Rangamati
"Rangamati floats above its own reflection on a lake so still that leaving feels like an unnecessary disturbance."
There is a particular quality of silence on Kaptai Lake just after sunrise — not the absence of sound exactly, but a compression of it. Water lapping against the hull. A rooster somewhere in the hills. The slow creak of a long-tail boat adjusting its nose against the current. I sat in the bow watching the mist dissolve off the surface, and for a long stretch of time I could not tell where the hills ended and their reflections began.

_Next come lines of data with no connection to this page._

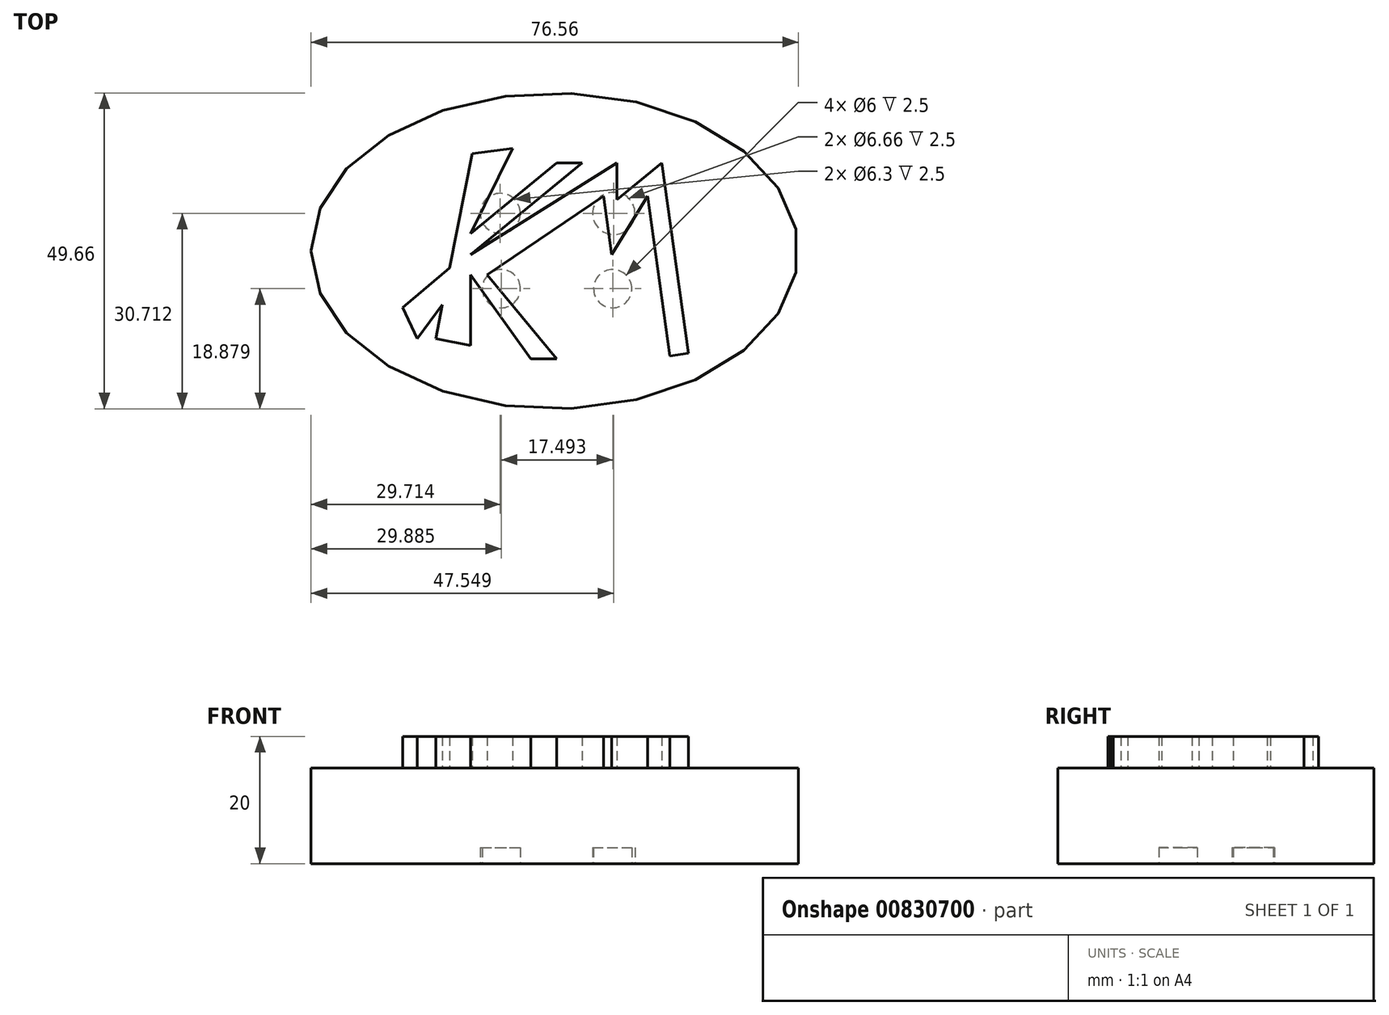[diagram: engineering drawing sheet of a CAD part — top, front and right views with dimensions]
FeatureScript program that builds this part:
annotation { "Feature Type Name" : "Feature", "Feature Type Description" : "" }
export const myFeature = defineFeature(function(context is Context, id is Id, definition is map)
    precondition{}
    {
        {
            var Q0;
            Q0=qCreatedBy(makeId("Top.planeOp"),FACE);
            var sketch = newSketch(context, id + "F0", { "sketchPlane" : qUnion([Q0])});
            skEllipse(sketch, "E0", {"center": v(-29.79, 27.2) * mm, "majorRadius": 38.28 * mm, "minorRadius": 24.83 * mm, "majorAxis": v(-1, 0)});
            skSolve(sketch);
        }
        {
            var Q0;
            Q0=makeQuery(id+"F0.imprint","IMPRINT",FACE,{"disambiguationData":[TD([[makeQuery(id+"F0.imprint","IMPRINT",EDGE,{"derivedFrom":sQuery(id+"F0.wireOp",EDGE,"E0")}),1.0]])]});
            var sketch = newSketch(context, id + "F1", { "sketchPlane" : qUnion([Q0])});
            skSolve(sketch);
        }
        {
            var Q0;
            Q0=makeQuery(id+"F1.imprint","IMPRINT",FACE,{"disambiguationData":[TD([[makeQuery(id+"F1.imprint","IMPRINT",EDGE,{"derivedFrom":makeQuery(id+"F0.imprint","IMPRINT",EDGE,{"derivedFrom":sQuery(id+"F0.wireOp",EDGE,"E0")})}),1.0]])]});
            var Q1;
            Q1=makeQuery(id+"F0.imprint","IMPRINT",FACE,{"disambiguationData":[TD([[makeQuery(id+"F0.imprint","IMPRINT",EDGE,{"derivedFrom":sQuery(id+"F0.wireOp",EDGE,"E0")}),1.0]])]});
            extrude(context, id + "F2", {"entities" : qUnion([Q0, Q1]), "depth" : 15 * mm, "offsetDistance" : 25.4 * mm});
        }
        {
            var Q0;
            {var subQ0=sQuery(id+"F0.wireOp",EDGE,"E0");Q0=makeQuery(id+"F2.opExtrude","CAP_FACE",FACE,{"disambiguationData":[OSD([subQ0]),TDD([makeQuery(id+"F0.imprint","IMPRINT",EDGE,{"derivedFrom":subQ0})])],"isStart":false});}
            var sketch = newSketch(context, id + "F3", { "sketchPlane" : qUnion([Q0])});
            skLineSegment(sketch, "E1", {"start": v(-42.74, 42.45) * mm, "end": v(-48.5, 13.38) * mm});
            skLineSegment(sketch, "E2", {"start": v(-48.5, 13.38) * mm, "end": v(-43.01, 12.3) * mm});
            skLineSegment(sketch, "E3", {"start": v(-43.01, 12.3) * mm, "end": v(-43.01, 23.46) * mm});
            skLineSegment(sketch, "E4", {"start": v(-43.01, 23.46) * mm, "end": v(-33.53, 10.22) * mm});
            skLineSegment(sketch, "E5", {"start": v(-33.53, 10.22) * mm, "end": v(-29.5, 10.22) * mm});
            skLineSegment(sketch, "E6", {"start": v(-29.5, 10.22) * mm, "end": v(-43.01, 26.62) * mm});
            skLineSegment(sketch, "E7", {"start": v(-43.01, 26.62) * mm, "end": v(-25.5, 41.05) * mm});
            skLineSegment(sketch, "E8", {"start": v(-25.5, 41.05) * mm, "end": v(-29.5, 41.05) * mm});
            skLineSegment(sketch, "E9", {"start": v(-29.5, 41.05) * mm, "end": v(-43.01, 29.92) * mm});
            skLineSegment(sketch, "E10", {"start": v(-43.01, 29.92) * mm, "end": v(-36.4, 43.31) * mm});
            skLineSegment(sketch, "E11", {"start": v(-36.4, 43.31) * mm, "end": v(-42.74, 42.45) * mm});
            skLineSegment(sketch, "E12", {"start": v(-53.68, 18.28) * mm, "end": v(-51.37, 13.38) * mm});
            skLineSegment(sketch, "E13", {"start": v(-51.37, 13.38) * mm, "end": v(-47.44, 18.7) * mm});
            skLineSegment(sketch, "E14", {"start": v(-53.68, 18.28) * mm, "end": v(-46.3, 24.51) * mm});
            skLineSegment(sketch, "E15", {"start": v(-46.3, 24.51) * mm, "end": v(-47.44, 18.7) * mm});
            skLineSegment(sketch, "E16", {"start": v(-43.01, 26.62) * mm, "end": v(-20, 41.05) * mm});
            skLineSegment(sketch, "E17", {"start": v(-20, 41.05) * mm, "end": v(-20, 35.26) * mm});
            skLineSegment(sketch, "E18", {"start": v(-20, 35.26) * mm, "end": v(-12.97, 41.05) * mm});
            skLineSegment(sketch, "E19", {"start": v(-12.97, 41.05) * mm, "end": v(-8.78, 11.08) * mm});
            skLineSegment(sketch, "E20", {"start": v(-8.78, 11.08) * mm, "end": v(-11.68, 10.67) * mm});
            skLineSegment(sketch, "E21", {"start": v(-11.68, 10.67) * mm, "end": v(-15.2, 35.78) * mm});
            skLineSegment(sketch, "E22", {"start": v(-15.2, 35.78) * mm, "end": v(-20.87, 26.62) * mm});
            skLineSegment(sketch, "E23", {"start": v(-20.87, 26.62) * mm, "end": v(-22.15, 35.78) * mm});
            skLineSegment(sketch, "E24", {"start": v(-22.15, 35.78) * mm, "end": v(-40.4, 23.46) * mm});
            skLineSegment(sketch, "E25", {"start": v(-40.4, 23.46) * mm, "end": v(-43.01, 26.62) * mm});
            skSolve(sketch);
        }
        {
            var Q0;
            {var subQ3=sQuery(id+"F3.wireOp",EDGE,"E2");Q0=makeQuery(id+"F3.imprint","IMPRINT",FACE,{"disambiguationData":[TD([[makeQuery(id+"F3.imprint","IMPRINT",EDGE,{"derivedFrom":subQ3}),1.0]])]});}
            var Q1;
            Q1=makeQuery(id+"F3.imprint","IMPRINT",FACE,{"disambiguationData":[TD([[makeQuery(id+"F3.imprint","IMPRINT",EDGE,{"derivedFrom":sQuery(id+"F3.wireOp",EDGE,"E16")}),-1.0]])]});
            var Q2;
            Q2=makeQuery(id+"F3.imprint","IMPRINT",FACE,{"disambiguationData":[TD([[makeQuery(id+"F3.imprint","IMPRINT",EDGE,{"derivedFrom":sQuery(id+"F3.wireOp",EDGE,"E12")}),1.0]])]});
            extrude(context, id + "F4", {"entities" : qUnion([Q0, Q1, Q2]), "depth" : 5 * mm, "offsetDistance" : 25.4 * mm});
        }
        {
            var Q0;
            {var subQ0=sQuery(id+"F0.wireOp",EDGE,"E0");Q0=makeQuery(id+"F2.opExtrude","CAP_FACE",FACE,{"disambiguationData":[OSD([subQ0]),TDD([makeQuery(id+"F0.imprint","IMPRINT",EDGE,{"derivedFrom":subQ0})])],"isStart":true});}
            var sketch = newSketch(context, id + "F5", { "sketchPlane" : qUnion([Q0])});
            skLineSegment(sketch, "E26", {"start": v(-68.07, -27.2) * mm, "end": v(8.5, -27.2) * mm});
            skLineSegment(sketch, "E27", {"start": v(-29.79, -2.37) * mm, "end": v(-29.79, -52.03) * mm});
            skPoint(sketch, "E28", {"position": v(-44.47, -37.27) * mm});
            skPoint(sketch, "E29.MirrorP", {"position": v(-44.47, -17.12) * mm});
            skPoint(sketch, "E30.MirrorP", {"position": v(-15.1, -17.12) * mm});
            skPoint(sketch, "E31.MirrorP", {"position": v(-15.1, -37.27) * mm});
            skSolve(sketch);
        }
        {
            var Q0;
            {var subQ0=sQuery(id+"F5.wireOp",EDGE,"E26");var subQ4=sQuery(id+"F5.wireOp",EDGE,"E27");var subQ5=makeQuery(id+"F5.imprint","INTERSECT",VERTEX,{"derivedFrom":[subQ0,subQ4]});Q0=makeQuery(id+"F5.imprint","IMPRINT",FACE,{"disambiguationData":[TD([[makeQuery(id+"F5.imprint","IMPRINT",EDGE,{"disambiguationData":[TD([[subQ5,1.0]])],"derivedFrom":subQ0}),1.0]])]});}
            var sketch = newSketch(context, id + "F6", { "sketchPlane" : qUnion([Q0])});
            skCircle(sketch, "E32", {"center": v(-38.18, -21.25) * mm, "radius": 3 * mm});
            skCircle(sketch, "E33", {"center": v(-20.7, -21.25) * mm, "radius": 3 * mm});
            skCircle(sketch, "E34", {"center": v(-38.36, -33.08) * mm, "radius": 3.15 * mm});
            skCircle(sketch, "E35", {"center": v(-20.52, -33.08) * mm, "radius": 3.33 * mm});
            skSolve(sketch);
        }
        {
            var Q0;
            Q0=makeQuery(id+"F6.imprint","IMPRINT",FACE,{"disambiguationData":[TD([[makeQuery(id+"F6.imprint","IMPRINT",EDGE,{"derivedFrom":sQuery(id+"F6.wireOp",EDGE,"E32")}),1.0]])]});
            var Q1;
            Q1=makeQuery(id+"F6.imprint","IMPRINT",FACE,{"disambiguationData":[TD([[makeQuery(id+"F6.imprint","IMPRINT",EDGE,{"derivedFrom":sQuery(id+"F6.wireOp",EDGE,"E33")}),1.0]])]});
            var Q2;
            Q2=makeQuery(id+"F6.imprint","IMPRINT",FACE,{"disambiguationData":[TD([[makeQuery(id+"F6.imprint","IMPRINT",EDGE,{"derivedFrom":sQuery(id+"F6.wireOp",EDGE,"E35")}),1.0]])]});
            var Q3;
            Q3=makeQuery(id+"F6.imprint","IMPRINT",FACE,{"disambiguationData":[TD([[makeQuery(id+"F6.imprint","IMPRINT",EDGE,{"derivedFrom":sQuery(id+"F6.wireOp",EDGE,"E34")}),1.0]])]});
            extrude(context, id + "F7", {"entities" : qUnion([Q0, Q1, Q2, Q3]), "operationType" : NewBodyOperationType.REMOVE, "oppositeDirection" : true, "depth" : 2.5 * mm, "offsetDistance" : 25.4 * mm});
        }
    });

We had arrived in Rangamati town the evening before, crossing through the Chittagong Hill Tracts on a road that switchbacks through teak and banana groves before dropping suddenly onto the lakeside. The town itself is built on a narrow peninsula — Reserve Bazar on one end, DC Office Road threading through the middle — and at dusk the whole thing turns amber, fishing boats nosing in from the reservoir with their catch and children running across the suspension footbridge that connects the peninsula to the opposite bank.
Out on the Water
The real Rangamati is not the town. It is what lies out across the lake: Chakma villages balanced on bamboo stilts, reachable only by wooden engine boat hired from the Reserve Bazar ghat. Lia and I hired one for a full day and pushed out past the submerged valley — Kaptai Dam flooded it in 1960, and on low-water days you can still see the ghostly outlines of the old road beneath the surface, a pale scar running nowhere. The villages we stopped at had no road connection at all. Women wove on backstrap looms in the shade beneath their houses; children appeared at the edge of the dock to stare and then laugh and then disappear.
The Meal I Did Not Expect
The unexpected thing was lunch. I had anticipated eating at a tea stall, the kind of plain dal-bhat situation that serves you well enough anywhere in South Asia. Instead, the boatman’s cousin — we never fully established the relationship — guided us off a dock and up into a house where his mother produced bamboo shoot curry, smoked fish, and a fermented mustard leaf dish called nappi that hit the back of the palate like something ancient and deliberately difficult. Nothing on any menu. No price discussed until afterward. I ate three helpings and felt obscurely honored.
Rangamati trades in that kind of accidental grace. The Rajbari — the old Chakma raja’s palace — is modest, half-hidden behind bougainvillea on a hillock near the Tribal Cultural Institute. The institute itself is worth an hour: textiles, carved wood, photographs of a valley that no longer exists above water.
When to go: November through February offers the clearest skies and lowest humidity, with the reservoir at a navigable level and the forested hills still green from the monsoon. Avoid the height of the June–September rains, when boat travel becomes unpredictable.